Lao Farmer's Products (LFP) est une coopérative qui commercialise des denrées alimentaires. Fondée par des laos ayant fait leurs études en France (comme beaucoup), elle est destinée, depuis sa création en 1994, à conjuguer « développement économique » et « préservation de l’environnement naturel et humain ». Les fondateurs étaient déjà impliqués dans de nombreux projets de développement en partenariat avec des associations européennes de solidarité internationale. Le commerce équitable est apparu comme un moyen de pérenniser et renforcer la dynamique de développement agricole.
LFP travaille avec des petits producteurs répartis dans plusieurs régions du Laos, la coopérative achète du thé, des fruits et les excédents des cultures vivrières de riz. Les produits sont transformés et conditionnés dans les locaux de LFP à Vientiane qui emploie 35 ouvrières et ouvriers. Le thé est ensaché, le riz étuvé, les fruits transformés en jus, en confiture ou en pâtes de fruits. 80 % de la production est ensuite exportée en France et distribuée par Solidar'Monde, la centrale d’importation et de distribution du réseau de boutique Artisans du Monde. Solidar'Monde distribue aussi en Allemagne et en Belgique à travers d'autres réseaux comme Oxfam. La personne que nous avons rencontrée, Dr Sisaliao Svengsuksa, est président de l'association de soutien au développement des sociétés paysannes au Laos, association qui se charge de soutenir les producteurs de LFP. Il connaît bien l'Europe, il a travaillé en Suisse et est venu plusieurs fois en France, notamment dans le cadre de la quinzaine du commerce équitable, invité par Artisans du Monde.

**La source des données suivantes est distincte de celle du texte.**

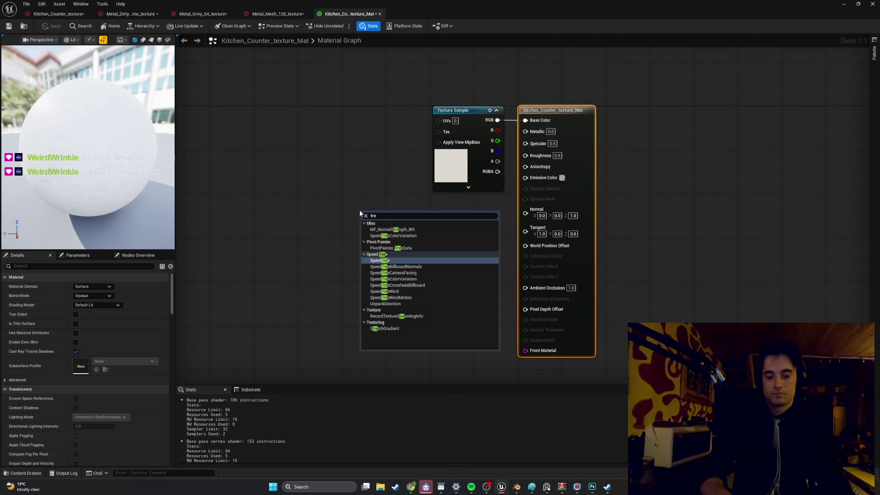
text(coord)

Renforcer ma confiance dans le commerce équitable
Un de mes objectifs lors de cette rencontre était de renforcer ma confiance dans le commerce équitable. En effet, lorsque je réalise une action de sensibilisation ou que je parle du commerce équitable, on me demande souvent si c'est « vraiment équitable », si ce n'est pas juste un label pour vendre mais que sur place « c'est la même chose que les autres ». Et même après avoir rencontré des producteurs (invités en France par Artisans du Monde) ou avoir discuté avec des salariés chargés des audits, il me fallait une certaine assurance pour dire « dans la plupart des cas, les principes du commerce équitable sont appliqués avec bonne foi ». En visitant LFP au Laos, j'ai franchi une nouvelle étape, la prochaine étant d'aller jusqu'aux champs…

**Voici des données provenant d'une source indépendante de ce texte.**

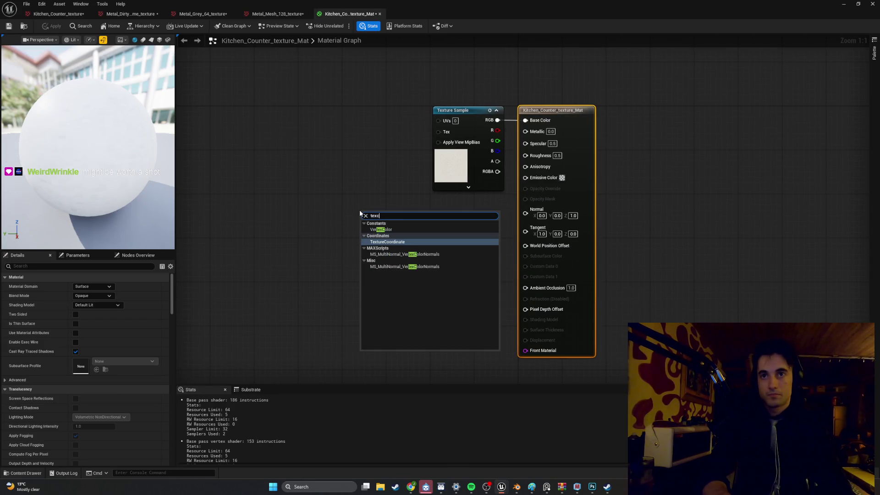
key(Return)
drag(389, 216, 362, 126)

Sur le point de la confiance, j'ai été totalement satisfait, on retrouve sur place une vision du développement et de la justice sociale qui me sont assez familières. On retrouve aussi l'application de ces principes à l'épreuve de la réalité du terrain. LFP est loin de la perfection, mais la coopérative y travaille à son rythme… Autre aspect intéressant : nous avons rencontré sur place d'anciens salariés de Solidar'Monde, venus aider bénévolement LFP pendant leur « passage au Laos », étape de leur tour du monde. Cette anecdote illustre une relation de confiance entre les acteurs du commerce équitable qui va plus loin que des simples intérêts commerciaux. On le savait déjà, mais des « preuves » supplémentaires sont toujours bienvenues.

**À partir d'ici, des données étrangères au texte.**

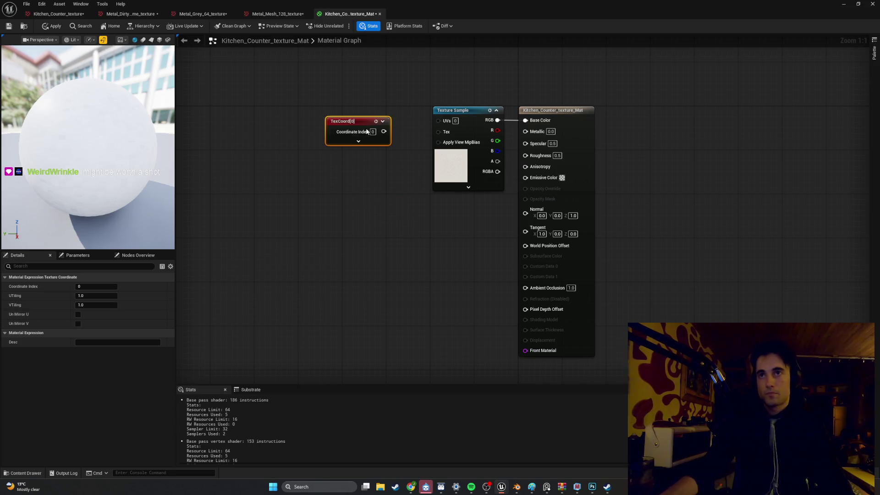
drag(427, 122, 441, 121)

Comprendre les problématiques de la filière et l'apport du commerce équitable
Cette rencontre est aussi l'occasion de comprendre les difficultés auxquelles peut se heurter une filière de commerce équitable. Pour commencer, le Laos pâtit de son « isolement » ; en effet, les denrées doivent être acheminées en camion jusqu'en Thaïlande pour ensuite prendre le bateau jusqu'au Havre. Pour minimiser les coûts, toute la production est envoyée dans 2 ou 3 conteneurs par an. Pour LFP, le coût du transport par camion est équivalent à celui du transport maritime, ce qui implique un net désavantage concurrentiel sur ces voisins mieux desservis par des façades maritimes.
L'isolement pose aussi des problèmes de certification, LFP n'a pas la taille et la « capacité financière» d'être labellisé FLOcert, le nom international du label Max Havelaar. C'est leur relation de longue durée avec Solidar'Monde ou Oxfam qui garantit la confiance entre les partenaires. Pour le label Bio, une certification locale n'est pas suffisante (probablement non reconnue au niveau international), il faut donc faire venir un certificateur de Thaïlande pour des coûts extrêmement dissuasifs pour une petite structure. C'est donc l'ONG Oxfam qui finance la certification Bio des producteurs de riz et de thé.
La trésorerie est un autre point bloquant, LFP n'a pas assez d'argent de côté pour acheter aux producteurs toutes les denrées, payer les ouvriers pour les transformer et les conditionner, puis payer le transport et enfin recevoir le paiement à la livraison du conteneur 6 mois plus tard. Pour une structure comme LFP, le paiement partiel « à l'avance », une des bonnes pratiques du commerce équitable, est une nécessité.
Le commerce équitable, un développement à contre-courant ?
Quand je discute du commerce équitable avec des étudiants, le principe le plus marquant qu'ils connaissent est en général « le paiement d’un prix juste ». Après ma rencontre avec LFP, je comprends l'importance d'un autre principe qui m'avait échappé jusqu'à maintenant : « Création d’opportunités pour producteurs économiquement désavantagés ». Les acteurs comme LFP ne pourraient tout simplement pas exister sans un soutien volontariste des acteurs du commerce équitable.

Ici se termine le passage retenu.